“…Spring 2014. I’m sitting and gazing attentively at the little Lync window icons on my big screen. The craze of mobile technologies cut down the market of desktop applications. Nevertheless, personal computers still dominate in our everyday work, and monitors are becoming bigger. There are even desktops in the offices of IT-leaders: Google, Apple and Facebook, which I visited during my recent trip to Silicon Valley. My company develops software solutions, and I am suffering! We need to come up with an add-on to use the Lync key functions, often buried in the contextual menu. In one click. The task is to think a bit more and arrange an appointment with developers...”
This is how it all began. We developed the Lync Lite app, which eased interactions between contacts. Our add-on for Lync unfolded in full screen as a separate ‘Favorites’ panel. You could add contacts/groups of contacts, which would look like tiles, and move them around the screen as you want. Chat, call, start a video conference with one click. Essentially, Lync Lite was a window with tabs and links, which could launch necessary Lync functions.
Now, all the necessary contacts are unfolded on a full screen showing their status. It’s clear who you can contact right away. You don’t need to scroll down to find the desired contact. If you direct your cursor (thanks to the integration with Microsoft Exchange), you’ll see your colleague’s calendar. The bell button will notify when the contact comes back online. The preset short messages temples greatly accelerate communication.
While improving the system we came up with a name Easy Lync, which emphasized the simplicity of the program and the concept one-click actions.
In the beginning of 2015 we decided to upload Easy Lync to the Windows Store. According to the specifications, you cannot use Microsoft brand names in the name of an app so Easy Lync turned into EasyLy.
Ideas to improve EasyLy would not stop coming. The program developed. Bugs were fixed. We wanted to implement a bunch of functions, ‘to scratch’ chats in Lync and do them differently: better and more convenient. However, we were limited by Lync’s technical capabilities and its architecture. We had to think of something to break away from Lync, having it based on Lync, but with our own interface and functionality. We began to look for it. We studied a lot of articles and examples on MSDN. We found out that it could be done in Suppressed Mode, which allows you to ‘suppress’ Lync and make your own User Interface based on it. And we did it!
The best part had begun. This was new technology for us, so we had to learn fast from materials that were available online.
Frankly speaking, it was difficult. It was a turning point, a landmark even. We got to the point when Lync as it was didn’t exist anymore, and, thereafter, its capabilities. We had to catch up with Lync’s functionality. Quickly. Work was in full swing.
The first small victory was the implementation of a chat to EasyLy, when we overcame the whole UI of Microsoft Lync.
After that, we managed to implement calls. Then we added screen sharing. It was quite rough, but still, it was sharing! Video calls came next. EasyLy started to get new features. We made something out of nothing. It seemed like some kind of magic to the non-technical part of our team.
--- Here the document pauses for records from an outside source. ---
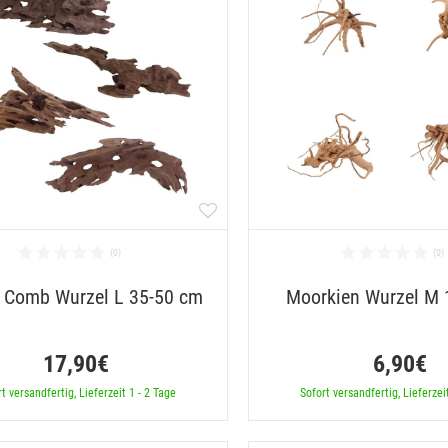
 Comb Wurzel L 35-50 cm
Moorkien Wurzel M
17,90€
6,90€
t versandfertig, Lieferzeit 1 - 2 Tage
Sofort versandfertig, Lieferzei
The first beta-version was released in summer 2015. We called it EasyLy Corp, whilst our previous development, which was implemented as a separate Lync contacts’ panel, we renamed into EasyLy Lite.
EasyLy Corp was installed on all of our employees’ computers. EasyLy testing revealed narrow spots and bugs, our colleagues shared some new ideas, and we finally received feedback from users. First thing that they found impressive was that the whole chat history could be stored right in EasyLy. This may seem like a standard for messengers, but not so for Lync (Skype for Business).
Users started to like specific things about EasyLy: some liked multichats, while others notes to calls or pinned messages. A little more detail on the last one. Pinned messages are used to pin a message in a conversation as a topic for the further discussion in a dialogue or as a proof in case someone claims they ‘didn’t say that’. Just search inside the conversation (Ctrl+F, another little innovation from us, which Skype for Business lacks) and pin the contact’s quote so that they can’t wriggle out of it :)
We keep on ‘polishing up’ EasyLy Corp for business tasks, so it would be easier to do them. The simplicity and brightness of EasyLy are reflected in its interface, the logical interactions with the program, as well as its set of functions. We have created new use cases, which were lacking in Lync.